= Precept Ministries International =

American Christian evangelical organization

Precept is an interdenominational Christian evangelical organization based in Chattanooga, Tennessee, US.

The organization’s stated mission is to bring people into a close relationship with God through scriptural Bible studies. PMI ministers to adults, teens and children through leader training workshops, Bible studies, and a tour to biblical sites in Israel.

The organization is a nonprofit ministry and a member of the Evangelical Council for Financial Accountability (ECFA).

== History ==
The ministry was founded by Jack and Kay Arthur in 1970. It was originally named ‘’Reach Out’’, and ran from the Arthurs’ farm in Tennessee Valley. After writing the first Precept Upon Precept Study guide on the Book of Romans, the ministry was renamed in 1982 and became Precept Ministries.

In 1999, the first training international institute was formed in Romania.

In 2008 Precept made $12.9 million in revenue. In 2021 Precept received almost $11 million in revenue.

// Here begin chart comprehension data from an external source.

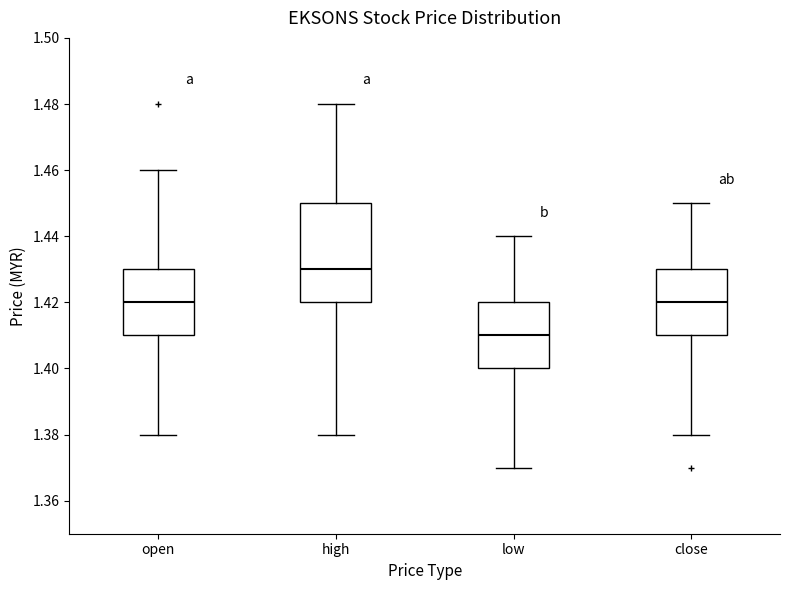

Where is the upper edge of the box for high on the y-axis? The values are not printed on the chart, so give them approximately, as read against the axis.

1.45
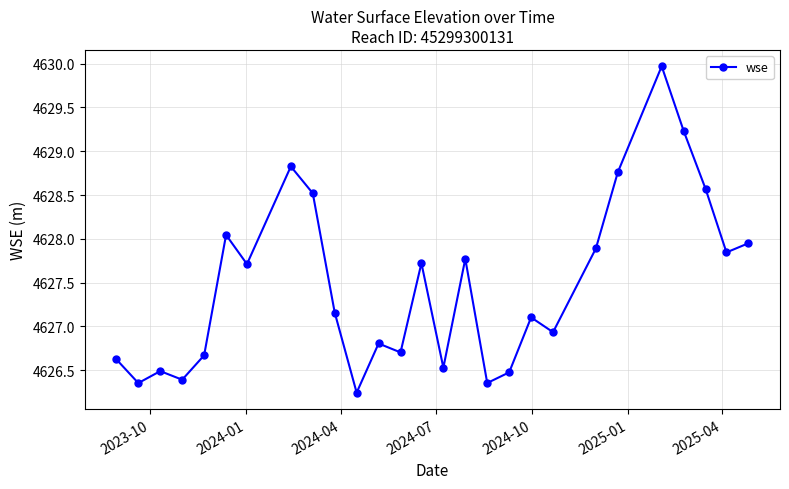

How many points are lower than both their immediate neighbors (excluding endpoints)?

9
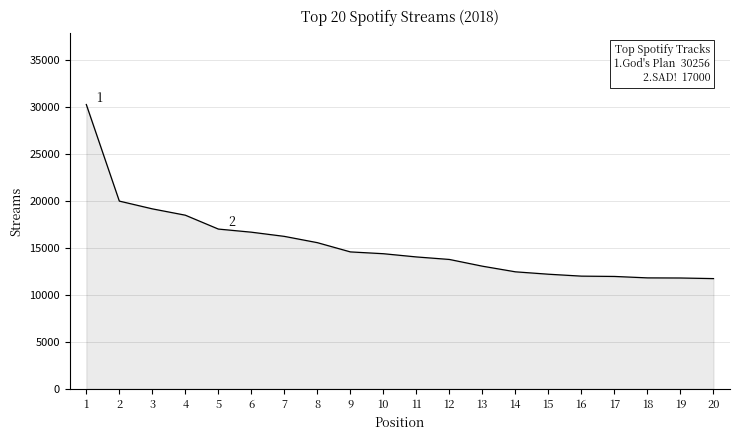

What is the smallest value displayed?

11728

Jack and Kay's son, David Arthur, took over as CEO in 2012.

== Ministries ==

=== Student Ministry ===
Transform Student Ministries is a department of Precept which ministers to minors, especially those in high school and college. Annually, they offer the ENGAGE Internship which takes place over a 10-week span between May through July to train college-age students and young adults to engage in God's Word through the Inductive Bible Study method.

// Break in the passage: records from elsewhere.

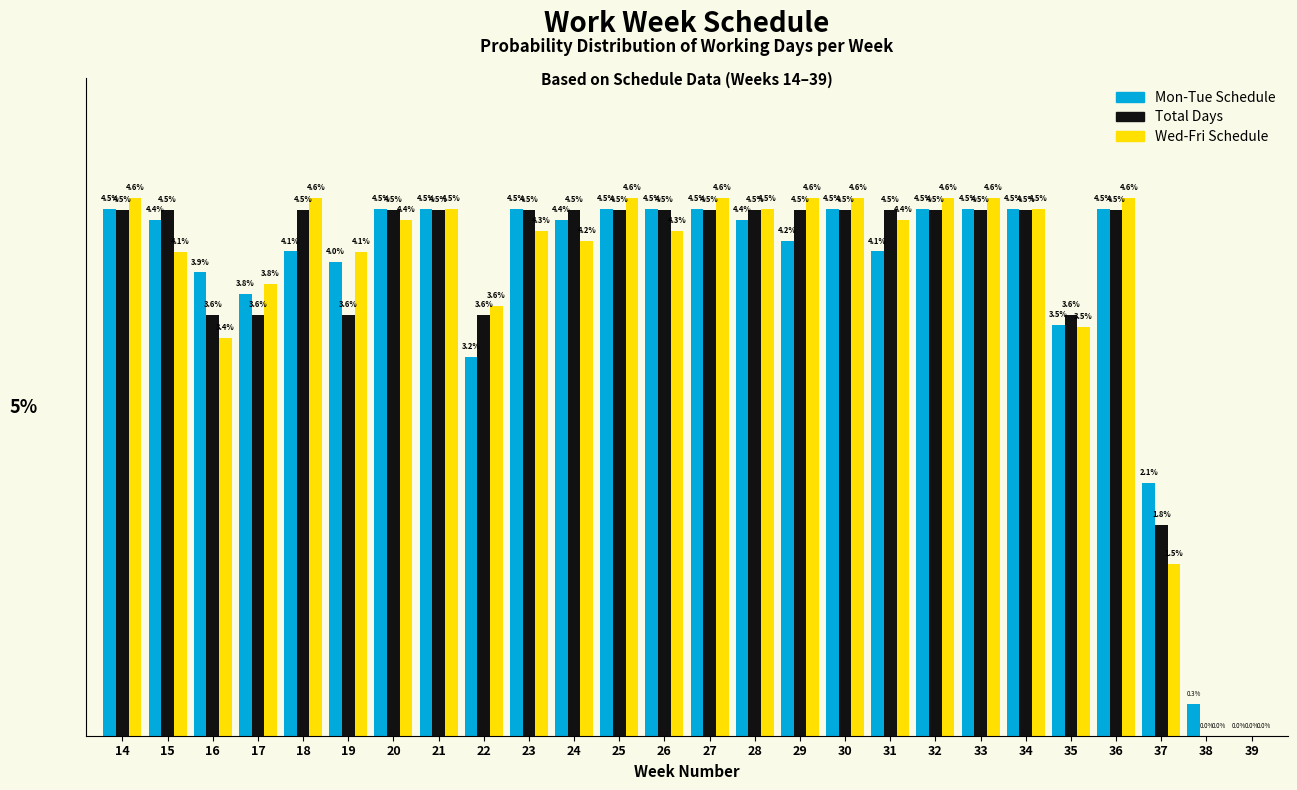

Which series changed the most between 29 and 33?

Mon-Tue Schedule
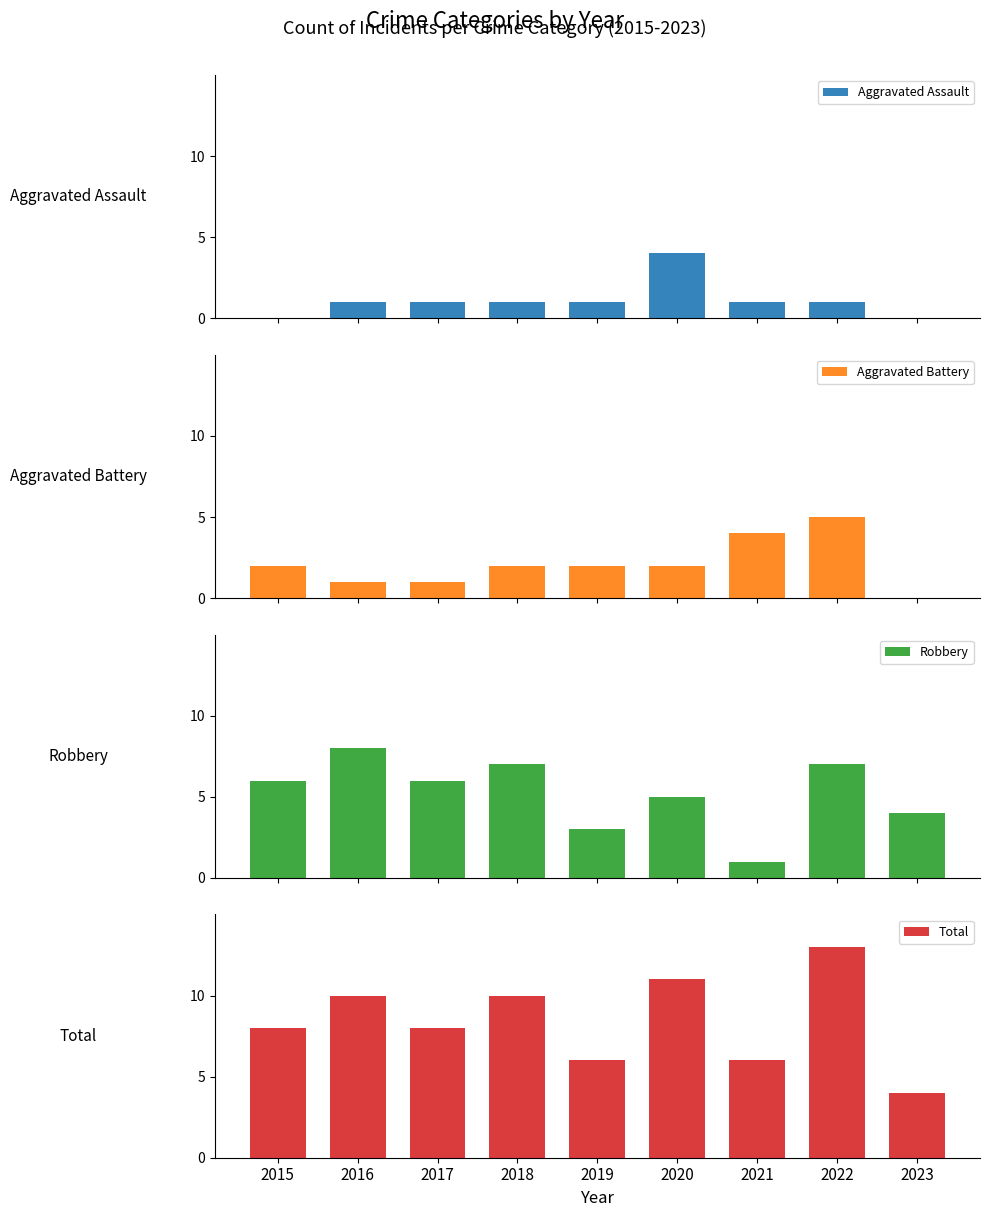

What is the total value across all series at 2019?

12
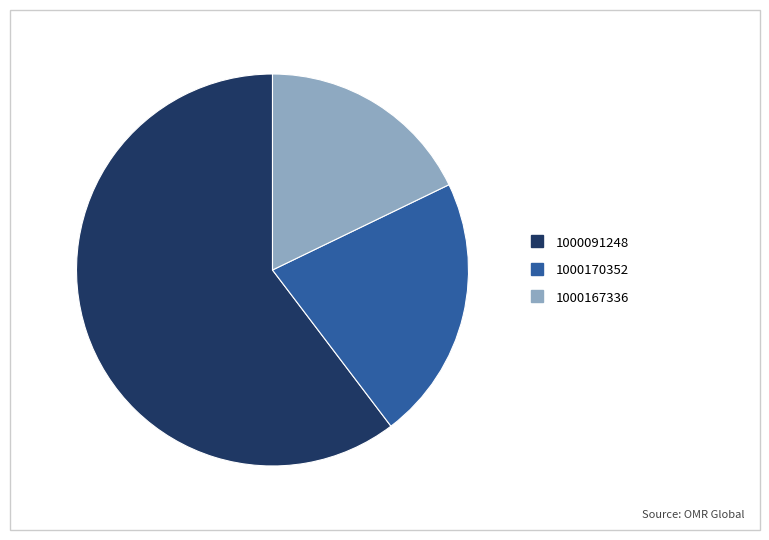

What is the ratio of the value at 1000091248 to the value at 1000167336?

3.4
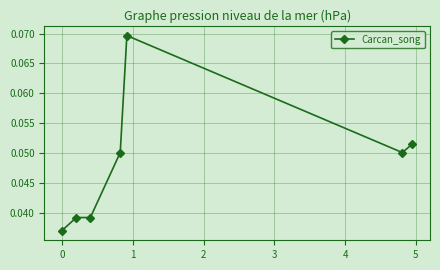

Count the values in the range 0 to 1.

7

Prior to 2022, Precept held an ENCOUNTER Student Conference twice a year in fall and winter, as well as the EQUIP Boot Camp program each June and early July. In 2022 Precept stopped offering their summer Boot Camp and Encounter conferences.

== Programs ==

=== Bible Study Training ===
Precept's main method of engaging people with God is by equipping them to become Precept Bible Study Leaders through training workshops both nationally and internationally. The year-round training and resources Precept offers are designed to increase Bible study and leadership skills. After being trained, leaders are sent back to their local communities to lead small group Bible Studies using the Precept Bible Study Method.

=== Precepts for Life ===
Precept produced Kay Arthur's daily radio and television program Precepts for Life, which provides instruction in Bible study. In 2009 the program received the National Religious Broadcasters' award for "Best Television Teaching Program.". Kay Arthur was named to the National Religious Broadcasters Hall of Fame in 2011.

== Publishing ==
Precept also publishes books and Bible studies that have been translated into 70 languages.